M.J.B. agreed that both parties cared for the children but insisted that she made substantive decisions regarding their lives. For instance, M.J.B. maintained that she independently researched and made the final decisions regarding the children's pediatrician and day care center. V.C. countered that she was equally involved in all decision-making regarding the children. Specifically, V.C. claimed that she participated in choosing a day care center for the children, and it is clear that M.J.B. brought V.C. to visit the center she selected prior to making a final decision.

M.J.B. acknowledged that V.C. assumed substantial responsibility for the children, but maintained that V.C. was a mere helper and not a co-parent. However, according to V.C., she acted as a co-parent to the children and had equal parenting responsibility. Indeed, M.J.B. listed V.C. as the "other mother" on the children's pediatrician and day care registration forms. M.J.B. also gave V.C. medical power of attorney over the children.

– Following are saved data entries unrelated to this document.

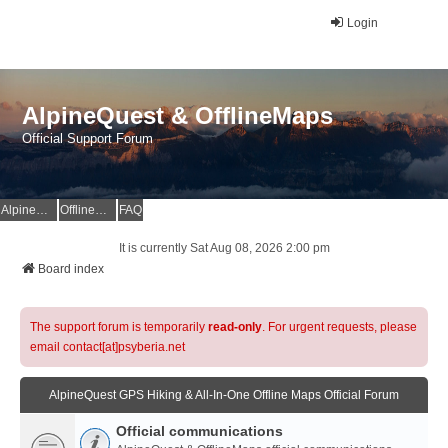
Login
AlpineQuest & OfflineMaps
Official Support Forum
AlpineQuest Website
OfflineMaps Website
FAQ
It is currently Sat Aug 08, 2026 2:00 pm
Board index
The support forum is temporarily
read-only
. For urgent requests, please
email contact[at]psyberia.net
AlpineQuest GPS Hiking & All-In-One Offline Maps Official Forum
Official communications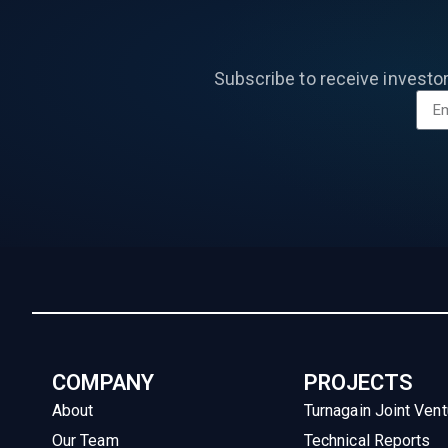
Subscribe to receive investo
COMPANY
PROJECTS
About
Turnagain Joint Vent
Our Team
Technical Reports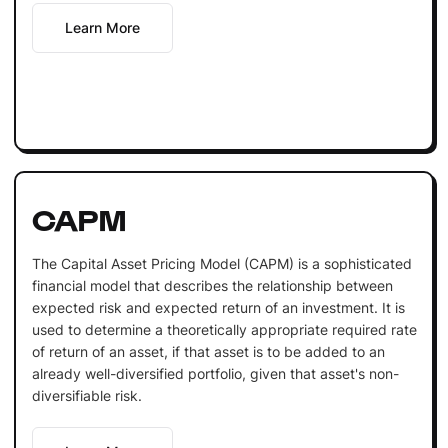
Learn More
CAPM
The Capital Asset Pricing Model (CAPM) is a sophisticated
financial model that describes the relationship between
expected risk and expected return of an investment. It is
used to determine a theoretically appropriate required rate
of return of an asset, if that asset is to be added to an
already well-diversified portfolio, given that asset's non-
diversifiable risk.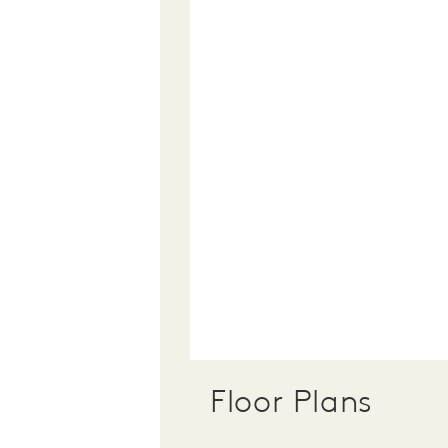
Floor Plans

A number of witnesses testified about their observations of the parties' relationship and V.C.'s role in the children's lives. V.C.'s mother testified that M.J.B. told her that V.C. and M.J.B. would be co-parents to the children and that the parties made a joint decision to have children. In addition, she observed that M.J.B., V.C. and the children functioned as a family. Likewise, L.M., a co-worker and friend of M.J.B., testified that she spent time with the parties before, during and after M.J.B.'s pregnancy, and that she regarded the parties as equal co-parents to the children.

Another co-worker and friend of M.J.B., D.B., also testified that V.C. was a co-parent to the children. In addition, D.B. revealed that M.J.B. planned to continue the relationship between V.C. and the children after the breakup, as long as V.C. contributed money toward the children's expenses.